DHI Washington
Foreign Bodies: Race, Sexuality, and the Globalization of East German AIDS Science
Projektbeginn: 2021
Antragsteller/-in, Sprecher/-in, Projektleitung: Johanna Folland
Themengebiet: Medizingeschichte, Zeitgeschichte, Kultur- und Mentalitätsgeschichte
Ort: Deutschland, Amerika, Afrika
Epoche: Neuzeit
When HIV infections first appeared behind the Berlin Wall in the mid-1980s, the response of the East German state was mixed: some health professionals hoped to dismiss the growing pandemic as a capitalist problem, while others saw an opportunity to showcase East German health care and scientific leadership on a global stage. In the final few years of the GDR, however, at least one clear trend emerged: even as new resources gradually became available to East Germans, HIV/AIDS prevention among East Germany’s African students and guest workers grew increasingly discriminatory and punitive. Scholars have attributed this to the supposed insularity of the East German state, implying that in the face of this emergent threat, the GDR simply receded into isolationism behind the “Iron Curtain.”

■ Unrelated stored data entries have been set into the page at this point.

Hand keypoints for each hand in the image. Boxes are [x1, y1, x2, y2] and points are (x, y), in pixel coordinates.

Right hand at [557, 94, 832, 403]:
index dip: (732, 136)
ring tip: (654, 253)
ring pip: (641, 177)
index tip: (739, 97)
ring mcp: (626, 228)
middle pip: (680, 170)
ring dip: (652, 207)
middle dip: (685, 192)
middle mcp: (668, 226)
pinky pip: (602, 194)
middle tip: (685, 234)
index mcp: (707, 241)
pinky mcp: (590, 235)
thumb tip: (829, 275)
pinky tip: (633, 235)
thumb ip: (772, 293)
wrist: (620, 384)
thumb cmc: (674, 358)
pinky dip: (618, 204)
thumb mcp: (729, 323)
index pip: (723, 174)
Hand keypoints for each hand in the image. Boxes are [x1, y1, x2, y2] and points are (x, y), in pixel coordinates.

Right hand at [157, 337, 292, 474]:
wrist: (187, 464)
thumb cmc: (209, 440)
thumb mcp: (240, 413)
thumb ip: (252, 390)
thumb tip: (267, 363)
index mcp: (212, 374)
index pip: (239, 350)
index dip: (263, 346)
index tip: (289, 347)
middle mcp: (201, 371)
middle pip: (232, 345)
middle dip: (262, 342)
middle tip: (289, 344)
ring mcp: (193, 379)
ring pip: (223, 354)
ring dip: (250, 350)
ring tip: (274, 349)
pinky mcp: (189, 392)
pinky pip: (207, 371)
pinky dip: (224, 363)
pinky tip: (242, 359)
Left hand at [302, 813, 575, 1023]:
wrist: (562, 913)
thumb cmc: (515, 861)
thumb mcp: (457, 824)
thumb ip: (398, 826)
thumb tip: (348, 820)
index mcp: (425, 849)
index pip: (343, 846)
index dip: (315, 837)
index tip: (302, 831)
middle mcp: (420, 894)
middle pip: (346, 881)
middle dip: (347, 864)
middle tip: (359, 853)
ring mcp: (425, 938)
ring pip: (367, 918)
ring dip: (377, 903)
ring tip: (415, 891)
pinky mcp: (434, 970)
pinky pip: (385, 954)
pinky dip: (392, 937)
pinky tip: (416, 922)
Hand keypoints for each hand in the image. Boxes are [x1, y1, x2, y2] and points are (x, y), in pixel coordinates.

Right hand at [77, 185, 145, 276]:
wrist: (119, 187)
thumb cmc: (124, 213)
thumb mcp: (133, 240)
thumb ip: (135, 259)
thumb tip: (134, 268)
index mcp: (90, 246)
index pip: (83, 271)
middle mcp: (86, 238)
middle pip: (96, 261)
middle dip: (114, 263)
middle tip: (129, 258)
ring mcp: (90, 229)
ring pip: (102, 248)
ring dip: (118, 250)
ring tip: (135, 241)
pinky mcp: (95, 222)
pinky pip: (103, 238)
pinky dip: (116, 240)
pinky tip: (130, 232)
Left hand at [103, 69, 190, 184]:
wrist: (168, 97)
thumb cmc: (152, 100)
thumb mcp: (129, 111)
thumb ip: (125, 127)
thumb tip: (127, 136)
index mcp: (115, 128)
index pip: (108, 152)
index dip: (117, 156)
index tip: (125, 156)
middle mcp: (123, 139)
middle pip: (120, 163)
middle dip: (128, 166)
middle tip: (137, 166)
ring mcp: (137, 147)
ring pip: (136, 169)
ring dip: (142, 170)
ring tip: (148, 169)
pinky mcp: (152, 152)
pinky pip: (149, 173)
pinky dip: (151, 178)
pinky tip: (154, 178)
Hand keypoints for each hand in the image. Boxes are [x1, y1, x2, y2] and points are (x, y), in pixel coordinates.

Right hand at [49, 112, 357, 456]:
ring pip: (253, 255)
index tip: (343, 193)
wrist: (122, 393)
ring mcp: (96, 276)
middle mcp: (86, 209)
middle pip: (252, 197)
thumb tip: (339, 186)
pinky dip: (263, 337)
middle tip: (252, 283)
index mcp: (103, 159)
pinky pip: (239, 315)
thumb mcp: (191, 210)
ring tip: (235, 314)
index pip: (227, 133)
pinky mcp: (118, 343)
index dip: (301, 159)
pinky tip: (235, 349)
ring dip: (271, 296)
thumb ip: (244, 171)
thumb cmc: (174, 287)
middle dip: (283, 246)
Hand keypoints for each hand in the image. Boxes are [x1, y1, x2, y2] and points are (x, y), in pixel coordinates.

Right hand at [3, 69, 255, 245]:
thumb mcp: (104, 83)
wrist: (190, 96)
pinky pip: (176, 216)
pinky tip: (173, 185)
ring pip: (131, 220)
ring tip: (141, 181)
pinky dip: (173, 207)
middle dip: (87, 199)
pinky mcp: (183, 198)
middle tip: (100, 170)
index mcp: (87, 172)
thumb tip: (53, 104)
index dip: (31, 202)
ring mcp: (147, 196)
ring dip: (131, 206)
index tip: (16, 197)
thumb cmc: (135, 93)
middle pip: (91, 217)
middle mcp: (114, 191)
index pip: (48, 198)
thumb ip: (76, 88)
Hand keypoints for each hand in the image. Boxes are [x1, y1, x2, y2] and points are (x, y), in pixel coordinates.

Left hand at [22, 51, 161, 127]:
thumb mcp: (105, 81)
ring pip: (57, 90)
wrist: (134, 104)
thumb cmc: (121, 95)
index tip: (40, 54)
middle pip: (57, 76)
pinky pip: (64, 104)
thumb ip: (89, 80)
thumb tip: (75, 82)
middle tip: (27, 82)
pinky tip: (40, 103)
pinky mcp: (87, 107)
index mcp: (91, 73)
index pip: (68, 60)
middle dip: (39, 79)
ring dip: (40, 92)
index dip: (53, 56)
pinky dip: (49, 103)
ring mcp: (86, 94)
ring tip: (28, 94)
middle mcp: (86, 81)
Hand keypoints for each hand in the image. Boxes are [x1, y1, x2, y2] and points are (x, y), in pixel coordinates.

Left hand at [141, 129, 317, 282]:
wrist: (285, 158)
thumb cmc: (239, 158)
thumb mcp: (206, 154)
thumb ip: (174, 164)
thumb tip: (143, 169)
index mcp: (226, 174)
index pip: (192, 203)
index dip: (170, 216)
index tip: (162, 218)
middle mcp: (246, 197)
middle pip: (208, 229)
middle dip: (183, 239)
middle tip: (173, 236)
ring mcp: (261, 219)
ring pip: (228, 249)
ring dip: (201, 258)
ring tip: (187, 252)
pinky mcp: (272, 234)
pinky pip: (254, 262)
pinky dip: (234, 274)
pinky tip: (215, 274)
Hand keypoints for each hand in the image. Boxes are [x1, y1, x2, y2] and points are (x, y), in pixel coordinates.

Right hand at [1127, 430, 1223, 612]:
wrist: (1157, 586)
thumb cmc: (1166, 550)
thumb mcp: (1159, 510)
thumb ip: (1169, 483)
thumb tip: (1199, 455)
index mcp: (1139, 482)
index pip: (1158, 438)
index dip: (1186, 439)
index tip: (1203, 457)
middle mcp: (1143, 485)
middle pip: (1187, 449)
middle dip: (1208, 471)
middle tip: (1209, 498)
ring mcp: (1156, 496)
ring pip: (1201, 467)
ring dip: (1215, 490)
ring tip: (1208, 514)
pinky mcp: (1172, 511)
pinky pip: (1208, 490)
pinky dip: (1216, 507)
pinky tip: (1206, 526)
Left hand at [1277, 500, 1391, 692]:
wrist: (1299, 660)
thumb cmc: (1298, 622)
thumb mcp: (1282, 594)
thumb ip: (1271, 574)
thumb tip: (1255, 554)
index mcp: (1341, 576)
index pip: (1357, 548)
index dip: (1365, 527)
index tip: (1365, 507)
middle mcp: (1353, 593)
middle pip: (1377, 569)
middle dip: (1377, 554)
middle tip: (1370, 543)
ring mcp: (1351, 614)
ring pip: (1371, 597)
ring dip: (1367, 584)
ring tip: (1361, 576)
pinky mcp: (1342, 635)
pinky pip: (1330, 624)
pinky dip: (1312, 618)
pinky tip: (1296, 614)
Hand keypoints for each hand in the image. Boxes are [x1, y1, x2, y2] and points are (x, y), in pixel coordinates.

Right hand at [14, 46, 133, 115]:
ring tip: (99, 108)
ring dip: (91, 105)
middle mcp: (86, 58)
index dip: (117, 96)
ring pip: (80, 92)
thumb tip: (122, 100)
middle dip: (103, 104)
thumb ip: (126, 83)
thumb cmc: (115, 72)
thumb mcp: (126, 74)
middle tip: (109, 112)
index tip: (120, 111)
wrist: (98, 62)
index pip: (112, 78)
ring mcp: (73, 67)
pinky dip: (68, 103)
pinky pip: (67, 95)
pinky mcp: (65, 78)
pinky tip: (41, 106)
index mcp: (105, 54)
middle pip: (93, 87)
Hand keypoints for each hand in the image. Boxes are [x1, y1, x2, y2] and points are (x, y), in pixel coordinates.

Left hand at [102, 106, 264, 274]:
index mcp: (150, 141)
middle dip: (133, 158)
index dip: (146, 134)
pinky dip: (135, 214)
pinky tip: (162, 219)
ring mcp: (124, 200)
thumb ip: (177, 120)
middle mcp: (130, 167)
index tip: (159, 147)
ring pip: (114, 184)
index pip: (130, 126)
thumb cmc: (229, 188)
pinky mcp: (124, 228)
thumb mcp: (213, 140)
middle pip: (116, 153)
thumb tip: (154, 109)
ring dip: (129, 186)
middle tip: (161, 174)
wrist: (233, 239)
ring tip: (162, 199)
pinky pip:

The growing racialization of the East German response to AIDS, however, actually emerged precisely as East German scientists and doctors were launching a massive effort to join the “global AIDS community” of researchers and health officials. By this time, hidden (and not-so-hidden) racial and geopolitical hierarchies were an inescapable feature of the Western-led global response to AIDS. I hope to show how these hierarchies proliferated across the Cold War divide via well-meaning scientific collaboration and exchange, with special emphasis on the complex landscape of "alternative knowledge" or "conspiracy theories" about HIV/AIDS as a site of conflict between states, health professionals, and activists. While at the GHI, I'll use materials from the National Archives and the National Library of Medicine to continue tracing the new global networks that emerged in the first decade of the HIV/AIDS crisis, which contributed, I argue, to the liberalization and globalization of East German medicine long before 1989.